Mr Human Being, the strategic philanthropist who first constructed the Madrasa, had an operating system which he thought would sustain the social fruits of his Waqf over the years following his passing. Nevertheless, a while down the road, other perhaps greedier and more corrupt humans might take over, with no interest or passion to pursue a project with little or no profit for a sustainable and positive impact. So the building becomes stagnant and the government steps in to take over its ownership and management, who by no means prove to be more passionate or less corrupt or more motivated. Today the government owns 28 Madrassas in the Medina, but we also know that most of them need a new and passionate Mr or Ms Human Being to adopt them and give them new life and a purpose based on today’s needs.

Social entrepreneurship and strategic philanthropy are obviously not new concepts.
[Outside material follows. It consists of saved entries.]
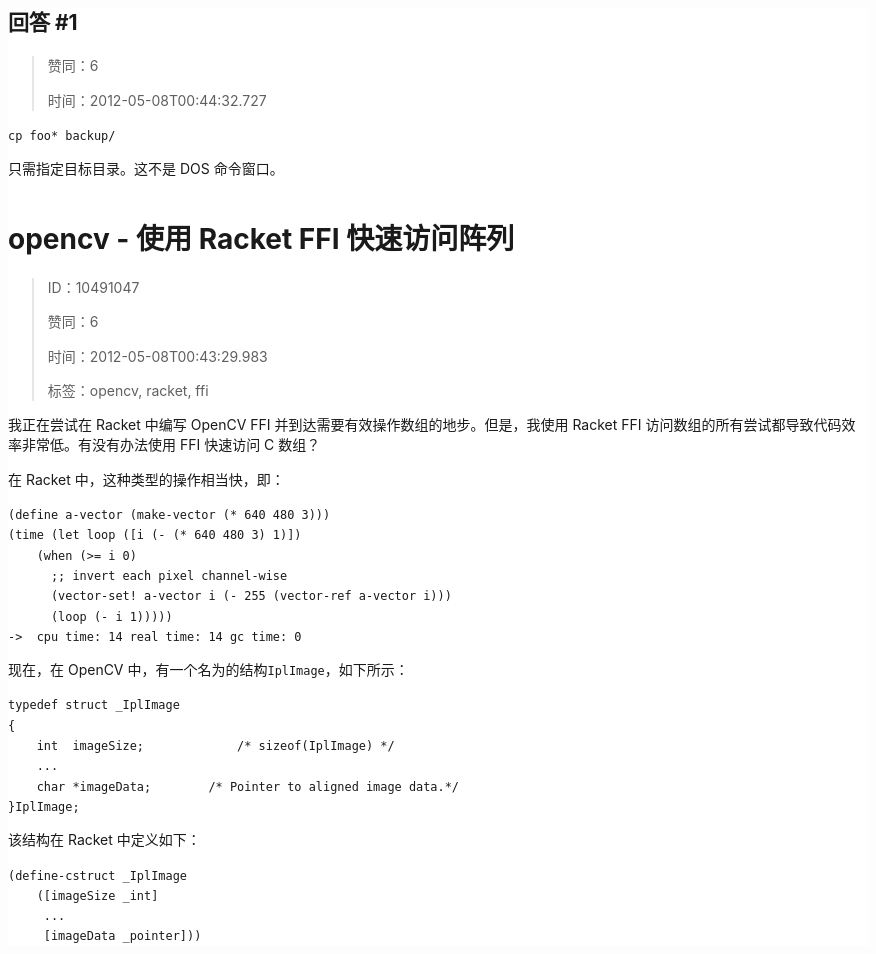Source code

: ## 回答 #1

> 赞同：6
> 
> 时间：2012-05-08T00:44:32.727

```
cp foo* backup/ 
```

只需指定目标目录。这不是 DOS 命令窗口。

# opencv - 使用 Racket FFI 快速访问阵列

> ID：10491047
> 
> 赞同：6
> 
> 时间：2012-05-08T00:43:29.983
> 
> 标签：opencv, racket, ffi

我正在尝试在 Racket 中编写 OpenCV FFI 并到达需要有效操作数组的地步。但是，我使用 Racket FFI 访问数组的所有尝试都导致代码效率非常低。有没有办法使用 FFI 快速访问 C 数组？

在 Racket 中，这种类型的操作相当快，即：

```
(define a-vector (make-vector (* 640 480 3)))
(time (let loop ([i (- (* 640 480 3) 1)])
    (when (>= i 0)
      ;; invert each pixel channel-wise
      (vector-set! a-vector i (- 255 (vector-ref a-vector i)))
      (loop (- i 1)))))
->  cpu time: 14 real time: 14 gc time: 0 
```

现在，在 OpenCV 中，有一个名为的结构`IplImage`，如下所示：

```
typedef struct _IplImage
{
    int  imageSize;             /* sizeof(IplImage) */
    ...
    char *imageData;        /* Pointer to aligned image data.*/
}IplImage; 
```

该结构在 Racket 中定义如下：

```
(define-cstruct _IplImage
    ([imageSize _int]
     ...
     [imageData _pointer])) 
```
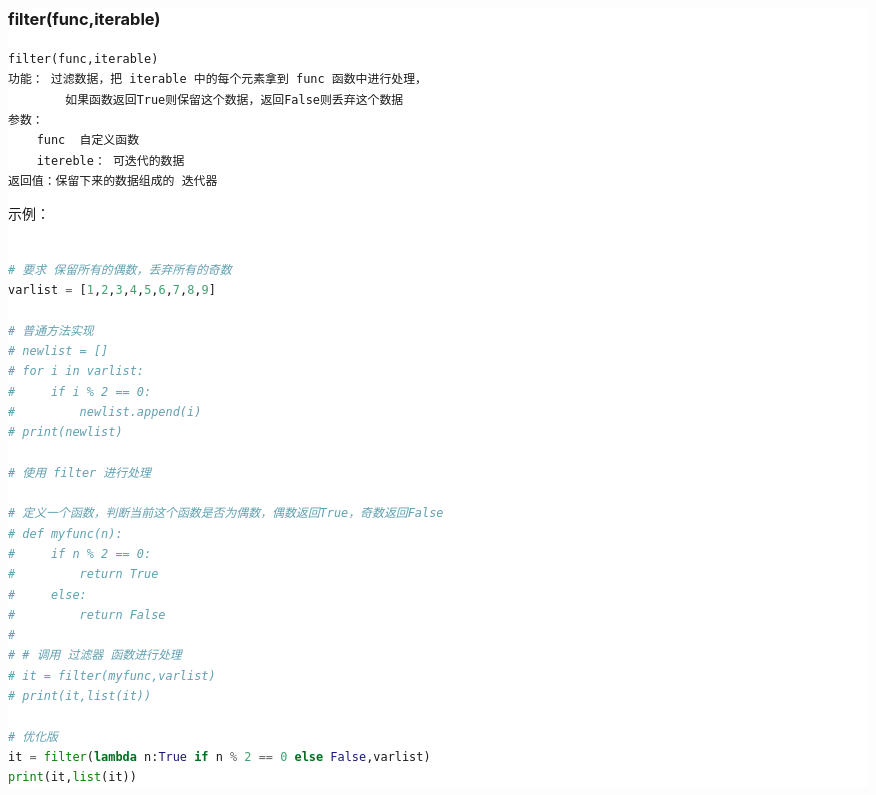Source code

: 

### filter(func,iterable)

```
filter(func,iterable)
功能： 过滤数据，把 iterable 中的每个元素拿到 func 函数中进行处理，
        如果函数返回True则保留这个数据，返回False则丢弃这个数据
参数：
    func  自定义函数
    itereble： 可迭代的数据
返回值：保留下来的数据组成的 迭代器
```

示例：

```python

# 要求 保留所有的偶数，丢弃所有的奇数
varlist = [1,2,3,4,5,6,7,8,9]

# 普通方法实现
# newlist = []
# for i in varlist:
#     if i % 2 == 0:
#         newlist.append(i)
# print(newlist)

# 使用 filter 进行处理

# 定义一个函数，判断当前这个函数是否为偶数，偶数返回True，奇数返回False
# def myfunc(n):
#     if n % 2 == 0:
#         return True
#     else:
#         return False
#
# # 调用 过滤器 函数进行处理
# it = filter(myfunc,varlist)
# print(it,list(it))

# 优化版
it = filter(lambda n:True if n % 2 == 0 else False,varlist)
print(it,list(it))
```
They have been part of Islamic finance before the modern concept of finance even existed. The core of Islam however, does not seem to be a topic of interest when compared to headline grabbing negative news.

Waqf is a form of civil society activism, the 3rd sector of society, working hand in hand with governments to fill gaps in the community’s needs. It is managed and operates in an entrepreneurial fashion; a movement worthy of being preserved for the betterment of our community today.

Whenever I pass by, or enter one of those Madrasas, I can’t help but think of the human being who allowed the community (us) to inherit this beautiful monument, and I feel sad to see the building inactive and responsible to do something to bring life back to its rooms. No matter how rich you are or how much you want to show off your wealth, sacrificing time and money to save such a jewel of a building to our Medinas would be a legacy that can be neither underestimated nor ignored. Today, it is up to us to continue the legacy of Mr or Ms Human Being, who donated a piece of much needed space to our city, which could be reused for numerous community needs. Some of the old Madrasas are collapsing but still they manage to stand tall, trying to confront time in order to preserve the legacy of their patron.

Mr. Human Being was an entrepreneur, which is why he was able to develop a business model inspired by the needs of the community. I believe that social entrepreneurs are the most suitable candidates to take over such a legacy by creating new business models based on their community’s current needs, thereby respecting the jewel of a building and its environment through sustainable business modelling.

Thank you, Mr Human Being, we will honor your generous endowment!